Requests made to a load balancing endpoint have two timeout scenarios:
  1. Request timeout (2 minutes): If no worker is available to process your request within 2 minutes (e.g., if a worker can’t be initialized fast enough, or the endpoint has reached MAX_WORKERS), the system returns a 400 error. To implement retries, you should account for this response code in your client-side application.
  2. Processing timeout (5.5 minutes): Once a worker receives and begins processing your request, there is a maximum processing time of 5.5 minutes. If processing exceeds this limit, the connection will be terminated with a 524 error. For tasks that consistently take longer than 5.5 minutes to process, load balancing endpoints may not be suitable.
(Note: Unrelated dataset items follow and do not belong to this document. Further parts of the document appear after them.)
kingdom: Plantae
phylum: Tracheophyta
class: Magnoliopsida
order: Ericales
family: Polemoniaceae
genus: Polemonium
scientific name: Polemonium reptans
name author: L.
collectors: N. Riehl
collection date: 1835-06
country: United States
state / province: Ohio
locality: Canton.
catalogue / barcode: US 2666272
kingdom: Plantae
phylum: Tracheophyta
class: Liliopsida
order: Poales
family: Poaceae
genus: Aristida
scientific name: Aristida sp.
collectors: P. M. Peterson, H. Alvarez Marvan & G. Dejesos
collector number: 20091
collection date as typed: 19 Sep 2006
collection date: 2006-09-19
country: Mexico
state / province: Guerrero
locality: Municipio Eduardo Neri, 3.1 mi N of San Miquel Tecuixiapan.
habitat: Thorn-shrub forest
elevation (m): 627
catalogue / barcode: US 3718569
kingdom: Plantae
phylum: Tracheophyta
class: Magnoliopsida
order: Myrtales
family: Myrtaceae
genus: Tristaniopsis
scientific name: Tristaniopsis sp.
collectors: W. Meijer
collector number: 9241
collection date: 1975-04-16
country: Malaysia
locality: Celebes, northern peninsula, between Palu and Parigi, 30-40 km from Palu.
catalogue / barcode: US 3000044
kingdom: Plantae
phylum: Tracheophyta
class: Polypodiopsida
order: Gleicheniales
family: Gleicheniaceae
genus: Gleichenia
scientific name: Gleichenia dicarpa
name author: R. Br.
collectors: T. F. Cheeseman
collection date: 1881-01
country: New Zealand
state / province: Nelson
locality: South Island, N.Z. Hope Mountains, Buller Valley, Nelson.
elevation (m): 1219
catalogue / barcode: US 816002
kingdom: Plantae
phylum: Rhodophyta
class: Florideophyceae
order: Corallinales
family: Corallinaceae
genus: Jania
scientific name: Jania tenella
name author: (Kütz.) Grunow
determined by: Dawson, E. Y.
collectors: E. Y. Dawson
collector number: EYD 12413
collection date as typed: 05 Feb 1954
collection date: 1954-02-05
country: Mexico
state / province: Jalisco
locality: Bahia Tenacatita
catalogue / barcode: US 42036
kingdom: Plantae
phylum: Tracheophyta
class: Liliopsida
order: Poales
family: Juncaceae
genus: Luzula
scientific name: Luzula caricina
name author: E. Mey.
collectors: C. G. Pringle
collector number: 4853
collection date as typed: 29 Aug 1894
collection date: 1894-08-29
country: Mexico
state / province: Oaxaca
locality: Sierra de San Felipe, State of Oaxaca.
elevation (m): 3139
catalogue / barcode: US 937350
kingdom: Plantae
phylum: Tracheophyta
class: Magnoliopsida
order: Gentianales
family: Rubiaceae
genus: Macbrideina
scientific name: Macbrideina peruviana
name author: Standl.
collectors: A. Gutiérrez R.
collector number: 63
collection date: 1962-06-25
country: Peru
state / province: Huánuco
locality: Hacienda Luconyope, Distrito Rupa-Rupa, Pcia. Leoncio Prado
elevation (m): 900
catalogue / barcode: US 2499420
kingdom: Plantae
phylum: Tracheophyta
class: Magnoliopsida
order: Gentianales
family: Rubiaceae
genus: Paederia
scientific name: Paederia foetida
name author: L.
If your server is misconfigured and the ports are not correctly opened, your workers will stay up for 8 minutes before being terminated. In this case requests will return a 502 error. This is a known issue and a fix is in progress.

Technical details

The load balancing system employs an HTTP load balancer that inspects application-level protocols to make routing decisions. When a request arrives at https://ENDPOINT_ID.api.runpod.ai/PATH, the system:
  1. Identifies available healthy workers within the endpoint’s worker pool.
  2. Routes the request to a worker’s exposed HTTP server.
  3. Returns the worker’s response directly to the client.
Each worker runs an independent HTTP server (such as FastAPI, Flask, or Express) that:
  • Listens on ports specified via environment variables.
  • Handles requests according to its custom API contract.
  • Implements a required health check endpoint.